**Exercise material:**
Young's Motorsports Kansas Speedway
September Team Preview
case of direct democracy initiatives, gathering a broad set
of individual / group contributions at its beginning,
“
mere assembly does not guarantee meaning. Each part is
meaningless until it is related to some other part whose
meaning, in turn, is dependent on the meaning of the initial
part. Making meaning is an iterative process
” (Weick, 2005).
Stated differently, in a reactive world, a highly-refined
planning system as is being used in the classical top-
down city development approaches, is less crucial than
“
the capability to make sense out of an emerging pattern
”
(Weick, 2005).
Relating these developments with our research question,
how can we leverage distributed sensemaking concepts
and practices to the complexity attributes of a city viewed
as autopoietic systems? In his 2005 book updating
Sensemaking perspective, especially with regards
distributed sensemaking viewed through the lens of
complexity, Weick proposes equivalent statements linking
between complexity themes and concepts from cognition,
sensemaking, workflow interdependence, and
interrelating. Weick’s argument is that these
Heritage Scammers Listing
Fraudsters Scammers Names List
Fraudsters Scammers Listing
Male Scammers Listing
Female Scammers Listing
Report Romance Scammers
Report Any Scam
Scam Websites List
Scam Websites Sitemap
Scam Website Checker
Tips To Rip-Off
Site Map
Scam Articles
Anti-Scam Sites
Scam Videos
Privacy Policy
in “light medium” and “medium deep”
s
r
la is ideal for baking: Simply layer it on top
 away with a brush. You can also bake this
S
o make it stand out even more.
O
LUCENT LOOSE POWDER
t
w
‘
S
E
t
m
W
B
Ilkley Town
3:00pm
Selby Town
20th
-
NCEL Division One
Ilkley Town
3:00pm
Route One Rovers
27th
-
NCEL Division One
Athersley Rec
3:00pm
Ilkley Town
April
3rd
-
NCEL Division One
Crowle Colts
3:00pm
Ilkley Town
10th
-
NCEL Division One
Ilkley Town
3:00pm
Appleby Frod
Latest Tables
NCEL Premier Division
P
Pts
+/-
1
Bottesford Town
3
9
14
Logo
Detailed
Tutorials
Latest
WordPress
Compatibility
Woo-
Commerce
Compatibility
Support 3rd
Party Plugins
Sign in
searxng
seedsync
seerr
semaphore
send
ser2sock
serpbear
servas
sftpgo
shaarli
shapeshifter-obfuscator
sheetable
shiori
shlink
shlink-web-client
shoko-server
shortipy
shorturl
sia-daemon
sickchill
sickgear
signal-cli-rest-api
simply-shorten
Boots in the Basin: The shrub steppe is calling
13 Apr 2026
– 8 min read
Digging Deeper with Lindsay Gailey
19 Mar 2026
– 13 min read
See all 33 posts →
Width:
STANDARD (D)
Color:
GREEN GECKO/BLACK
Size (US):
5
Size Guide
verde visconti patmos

...

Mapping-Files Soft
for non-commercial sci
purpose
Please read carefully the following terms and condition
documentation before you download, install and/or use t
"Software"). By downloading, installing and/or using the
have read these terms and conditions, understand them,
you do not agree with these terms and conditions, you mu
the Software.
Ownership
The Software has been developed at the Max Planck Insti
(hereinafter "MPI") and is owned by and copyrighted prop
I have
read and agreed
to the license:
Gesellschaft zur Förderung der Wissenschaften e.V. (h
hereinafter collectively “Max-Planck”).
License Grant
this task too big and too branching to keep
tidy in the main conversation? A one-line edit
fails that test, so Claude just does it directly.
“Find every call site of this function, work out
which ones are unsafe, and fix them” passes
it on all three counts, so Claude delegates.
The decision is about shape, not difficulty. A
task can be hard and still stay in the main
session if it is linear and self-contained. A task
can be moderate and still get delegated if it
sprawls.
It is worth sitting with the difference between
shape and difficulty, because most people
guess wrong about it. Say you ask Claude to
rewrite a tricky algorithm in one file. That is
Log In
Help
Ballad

**Task directions:**
Please return every line of the records that contains the word "read".

**Exercise output:**
– 8 min read
– 13 min read
Please read carefully the following terms and condition
have read these terms and conditions, understand them,
read and agreed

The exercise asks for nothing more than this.